Die meisten Ärzte fehlen in kleinen Gemeinden im ländlichen Raum. Die Gründe dafür sind vielfältig. Für manch jungen Arzt ist die Arbeit in urbanen Gegenden mit Kontakt zu Kollegen, guter Infrastruktur, Kinderbetreuungsmöglichkeiten, Schulen und kulturellen Angeboten attraktiver. Für viele sind Kooperationsmöglichkeiten mit Fachärzten wichtig, auch wegen der Regresspflicht: Muss ein Arzt im ländlichen Raum teure Spezialmedikamente selber verschreiben, ist sein Budget schnell ausgeschöpft, teure Nachforderungen der Krankenkassen drohen. Manch einer scheut die Bürokratie, die Arbeitszeiten und vielleicht auch die Verantwortung, der einzige Arzt im Umkreis vieler Kilometer zu sein. Und nicht zuletzt spielt auch der Partner eine große Rolle, der am Praxisstandort ebenfalls einen passenden Arbeitsplatz finden muss.

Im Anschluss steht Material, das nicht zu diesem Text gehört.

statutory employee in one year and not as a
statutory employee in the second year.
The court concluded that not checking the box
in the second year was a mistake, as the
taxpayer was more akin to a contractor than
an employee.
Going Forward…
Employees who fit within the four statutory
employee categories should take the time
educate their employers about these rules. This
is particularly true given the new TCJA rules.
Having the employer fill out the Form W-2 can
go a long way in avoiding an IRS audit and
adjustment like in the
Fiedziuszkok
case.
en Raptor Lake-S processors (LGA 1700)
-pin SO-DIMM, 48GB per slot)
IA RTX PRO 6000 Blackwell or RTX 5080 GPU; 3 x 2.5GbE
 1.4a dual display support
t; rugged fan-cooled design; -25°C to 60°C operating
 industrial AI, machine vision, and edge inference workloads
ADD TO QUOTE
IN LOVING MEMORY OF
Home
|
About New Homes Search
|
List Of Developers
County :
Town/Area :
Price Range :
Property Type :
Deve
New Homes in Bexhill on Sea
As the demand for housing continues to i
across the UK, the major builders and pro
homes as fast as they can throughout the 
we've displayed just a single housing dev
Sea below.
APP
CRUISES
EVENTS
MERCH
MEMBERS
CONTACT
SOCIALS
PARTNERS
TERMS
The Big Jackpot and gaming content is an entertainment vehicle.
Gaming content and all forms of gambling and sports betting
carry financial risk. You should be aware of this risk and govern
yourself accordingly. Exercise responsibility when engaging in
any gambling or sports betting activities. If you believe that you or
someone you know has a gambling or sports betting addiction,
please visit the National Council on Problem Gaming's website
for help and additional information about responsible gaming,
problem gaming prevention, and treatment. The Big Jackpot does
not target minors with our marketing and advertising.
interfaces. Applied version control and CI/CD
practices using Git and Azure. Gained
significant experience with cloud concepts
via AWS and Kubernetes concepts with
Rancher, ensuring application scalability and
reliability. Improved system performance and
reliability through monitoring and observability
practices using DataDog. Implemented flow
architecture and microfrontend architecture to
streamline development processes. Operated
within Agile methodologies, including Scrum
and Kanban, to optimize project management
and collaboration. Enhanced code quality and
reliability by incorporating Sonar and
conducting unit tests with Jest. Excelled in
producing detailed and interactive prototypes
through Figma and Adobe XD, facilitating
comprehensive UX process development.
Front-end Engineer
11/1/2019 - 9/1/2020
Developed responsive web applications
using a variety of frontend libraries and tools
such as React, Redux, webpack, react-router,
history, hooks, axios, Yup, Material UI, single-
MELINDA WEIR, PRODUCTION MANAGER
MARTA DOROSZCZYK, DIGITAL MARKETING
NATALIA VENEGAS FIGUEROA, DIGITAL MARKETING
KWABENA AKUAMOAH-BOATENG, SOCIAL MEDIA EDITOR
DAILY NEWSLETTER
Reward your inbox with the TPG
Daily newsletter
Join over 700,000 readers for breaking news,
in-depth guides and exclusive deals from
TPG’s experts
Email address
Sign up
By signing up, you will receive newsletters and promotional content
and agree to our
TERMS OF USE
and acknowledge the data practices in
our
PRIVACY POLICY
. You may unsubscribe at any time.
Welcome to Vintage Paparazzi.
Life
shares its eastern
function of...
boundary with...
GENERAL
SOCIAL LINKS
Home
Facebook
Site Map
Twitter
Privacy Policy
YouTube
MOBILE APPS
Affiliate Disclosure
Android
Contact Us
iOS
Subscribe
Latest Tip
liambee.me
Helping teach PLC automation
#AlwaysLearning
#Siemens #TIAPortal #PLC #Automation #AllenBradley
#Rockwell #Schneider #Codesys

Betroffene Kommunen tun viel, um Ärzten den Start in ihrer Region zu erleichtern, von Hilfen bei der Praxisgründung über verbilligten Baugrund bis hin zu zinslosen Darlehen. Mit der gerade beschlossenen Landarztquote, die bis zu 5,8 Prozent der bayerischen Medizinstudienplätze für Studierende reserviert, die sich verpflichten mindestens zehn Jahre als Hausarzt in einer medizinisch unterversorgen Region zu arbeiten, versucht auch die Staatsregierung gegenzusteuern. Der Erfolg ist ungewiss, Kritiker sind skeptisch, wie sinnvoll es ist, dass sich junge Menschen noch vor Beginn ihrer Ausbildung für so lange Zeit nach dem Studienende festlegen. Die KVB hingegen setzt auf wohnortnahe Ausbildung und befürwortet die Einrichtung eines Lehrstuhls für Allgemeinmedizin an der Universität Regensburg. Momentan unterrichten hier Lehrbeauftragte an der Lehr- und Forschungseinheit Allgemeinmedizin, in 61 Lehrpraxen in der Region können die Studierenenden Blockpraktika absolvieren. Rund 25 Prozent der Regensburger Medizinabsolventen lassen sich so zu Allgemeinmedizinern ausbilden. Das sind überdurchschnittlich viele, die Einrichtung eines Lehrstuhls könnte die hausärztliche Tätigkeit für Studierende noch attraktiver und die Region für Ärzte allgemein interessanter machen.

Die theaterliebende Medizinstudentin, der Allgemeinarzt mit der ambitionierten Ingenieurin als Partner, sie alle werden wohl trotzdem zurückschrecken vor dem Leben als Landarzt. Die Zielgruppe müssen jene jungen Menschen sein, die in der Nähe ihres Heimatortes bleiben wollen oder die gerade die ländlichen Strukturen schätzen. Sie brauchen Vorbilder: Hausärzte, die schon in den Schulen Werbung machen, Praktika anbieten und von den positiven Seiten ihrer Arbeit berichten - von der Verbundenheit mit den Menschen, von dem breiten Spektrum, das es mit sich bringt, erster Ansprechpartner für alle medizinischen Belange zu sein. Und sie brauchen Strukturen, die es möglich machen, Gemeinschaftspraxen oder Versorgungszentren einzurichten. Die wiederum geregelte Arbeits- und Urlaubszeiten ermöglichen und all jene auffangen, die vor der selbstständigen Arbeit in der eigenen Praxis zurückschrecken. Auch weniger Bürokratie und mehr Hilfe im Alltag, durch medizinische Hilfskräfte oder den Einsatz von Telemedizin können den Landarztberuf attraktiver machen: Es sind viele kleine Dinge, die ineinandergreifen müssen, um die medizinische Versorgungskrise auf dem Land in den Griff zu bekommen.